Textauszug

Über das Triumphgeschrei der Graugänse und Vuvuzelas bei Kickoffs (Daily Dueck 122, August 2010)

Beim Fußballspielen stören die Vuvuzelas sehr, aber das Publikum heizt sich beim Tröten selbst auf und begeistert sich am Rausch des Lauten. Schlechte Mannschaften können dabei stark vom Lärm profitieren, weil man ganz sicher auch bei Lärm schlecht spielen kann – aber gut vielleicht nicht?! Je nach Fußballkunst oder Spielstärke des Landes werden nun Vuvuzelas empfohlen oder verboten. Vuvuzelas werden also am besten dann eingesetzt, wenn schlechte Performance dennoch das Publikum in einen Verzückungstaumel versetzen soll, oder?

Natürlich haben Sie jetzt sofort dieselbe geniale Idee wie ich, Vuvuzelas in normal gängigen Farben (gelb, grün, rot, schwarz) im Bundestag zu verteilen, weil dann bei den Reden wenigstens einmal ein Ruck durch Deutschland geht.
Bevor ich zu ätzend werde, muss ich ganz schnell noch eine Anekdote loswerden. Als ich nach meiner Zeit als Mathe-Prof das erste Jahr in der Wirtschaft zu arbeiten begann, hatte die Firma gleich zu Beginn ein Kickoff. Ich wusste zu dieser Zeit echt nicht, was das ist. Sie wissen es vielleicht schon? Es ist der Anstoß zu einem American Football oder Rugby Spiel. Das sind diese rauen, ziemlich brutalen Auseinandersetzungen von harten Männern, bei denen beförderungssüchtige Ellenbogenschubser mit Ehrgeizmaske im Management ganz alt aussehen. Diese Bezeichnung hat sich nun im Laufe der Jahre bei uns als Vorstellung eines blitzartigen Starts eines neuen Projektes oder Geschäftsjahres eingebürgert. Achtung, fertig, und sofort drauf! Man hätte auch aus dem normalen Fußball das Wort Anpfiff nehmen können, aber der ist bei Projekten im Zeitplan am Ende.
Ach, ich schweife ab, ich meine nur: Das alles wusste ich damals nicht! An der Uni gibt es wohl keinen Kickoff, weil man vor einem wissenschaftlichen Projekt erst einmal das Thema verstehen muss – und dann duselt man so langsam in das Arbeiten hinein. Bei Projekten oder Geschäftsjahren spielt das Verstehen des Themas nicht so eine große Rolle, oder es geht schneller, etwa durch einen Conference Call. Jedenfalls kannte ich „Kickoff“ nicht.

Da nahm mich ein älterer Kollege beiseite, einer so alt wie ich jetzt, und erklärte es mir anhand der Erforschungen der Graugänse, die damals durch Konrad Lorenz große Fortschritte machten. „Herr Dueck, Graugänse haben natürliche Feinde, zum Beispiel die Füchse. Eine einzige Graugans ist einem Fuchs möglicherweise unterlegen. Aber Füchse jagen bekanntlich allein und Gänse leben oft in Scharen. Wenn die Gänse dann einen Fuchs herannahen sehen, recken sie in geschlossener Front die Hälse schräg in die Richtung des Fuchses und schlagen dabei heftig in einer geschlossenen Phalanx mit den Flügeln und schreien erbärmlich laut. Das tun sie heute wie damals 387 v. Chr. auf dem Kapitol, als sie die Römer vor dem Nahen der Gallier warnten.

Fragen zum Material
A - Geben Sie den Textauszug über Vuvuzelas und Kickoffs von „Über das Triumphgeschrei“ bis „durch Deutschland geht.“ wortgetreu wieder.
B - Transkribieren Sie sämtliche Zeilen aller Datensätze unverändert. Die Bilder lassen Sie in der Antwort weg.

Zu bearbeitende Datensätze
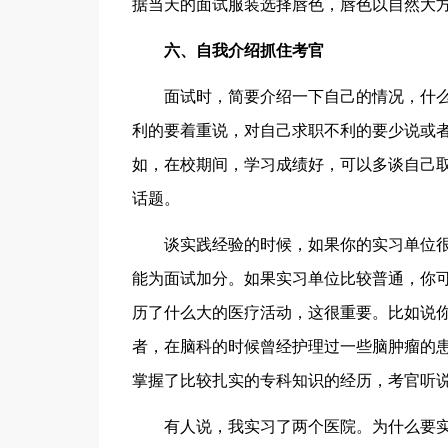
据当天的面试服装选择唇色，唇色以自然大
六、自我介绍抓住考官
面试时，简要介绍一下自己的情况，什么
利的要着重说，对自己求职不利的要少说或
如，在校期间，学习成绩好，可以多谈自己
话题。
谈实践经验的时候，如果你的实习单位很
能为面试加分。如果实习单位比较普通，你
历了什么大的医疗活动，这很重要。比如说
者，在脑科的时候曾经护理过一些脑肿瘤的
掌握了比较扎实的专科知识的经历，考官听
有人说，我实习了两个医院。为什么要实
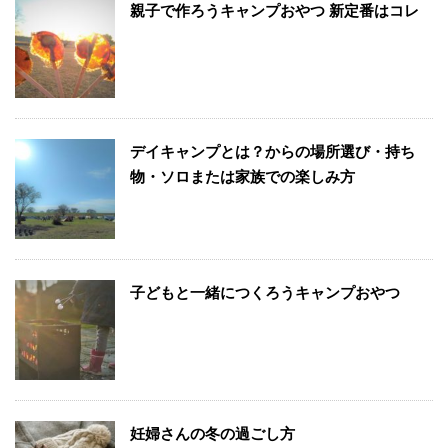
親子で作ろうキャンプおやつ 新定番はコレ
デイキャンプとは？からの場所選び・持ち
物・ソロまたは家族での楽しみ方
子どもと一緒につくろうキャンプおやつ
妊婦さんの冬の過ごし方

Antworten im Einzelnen
A -
Über das Triumphgeschrei der Graugänse und Vuvuzelas bei Kickoffs (Daily Dueck 122, August 2010)

Beim Fußballspielen stören die Vuvuzelas sehr, aber das Publikum heizt sich beim Tröten selbst auf und begeistert sich am Rausch des Lauten. Schlechte Mannschaften können dabei stark vom Lärm profitieren, weil man ganz sicher auch bei Lärm schlecht spielen kann – aber gut vielleicht nicht?! Je nach Fußballkunst oder Spielstärke des Landes werden nun Vuvuzelas empfohlen oder verboten. Vuvuzelas werden also am besten dann eingesetzt, wenn schlechte Performance dennoch das Publikum in einen Verzückungstaumel versetzen soll, oder?

Natürlich haben Sie jetzt sofort dieselbe geniale Idee wie ich, Vuvuzelas in normal gängigen Farben (gelb, grün, rot, schwarz) im Bundestag zu verteilen, weil dann bei den Reden wenigstens einmal ein Ruck durch Deutschland geht.

B -
据当天的面试服装选择唇色，唇色以自然大
六、自我介绍抓住考官
面试时，简要介绍一下自己的情况，什么
利的要着重说，对自己求职不利的要少说或
如，在校期间，学习成绩好，可以多谈自己
话题。
谈实践经验的时候，如果你的实习单位很
能为面试加分。如果实习单位比较普通，你
历了什么大的医疗活动，这很重要。比如说
者，在脑科的时候曾经护理过一些脑肿瘤的
掌握了比较扎实的专科知识的经历，考官听
有人说，我实习了两个医院。为什么要实
親子で作ろうキャンプおやつ 新定番はコレ
デイキャンプとは？からの場所選び・持ち
物・ソロまたは家族での楽しみ方
子どもと一緒につくろうキャンプおやつ
妊婦さんの冬の過ごし方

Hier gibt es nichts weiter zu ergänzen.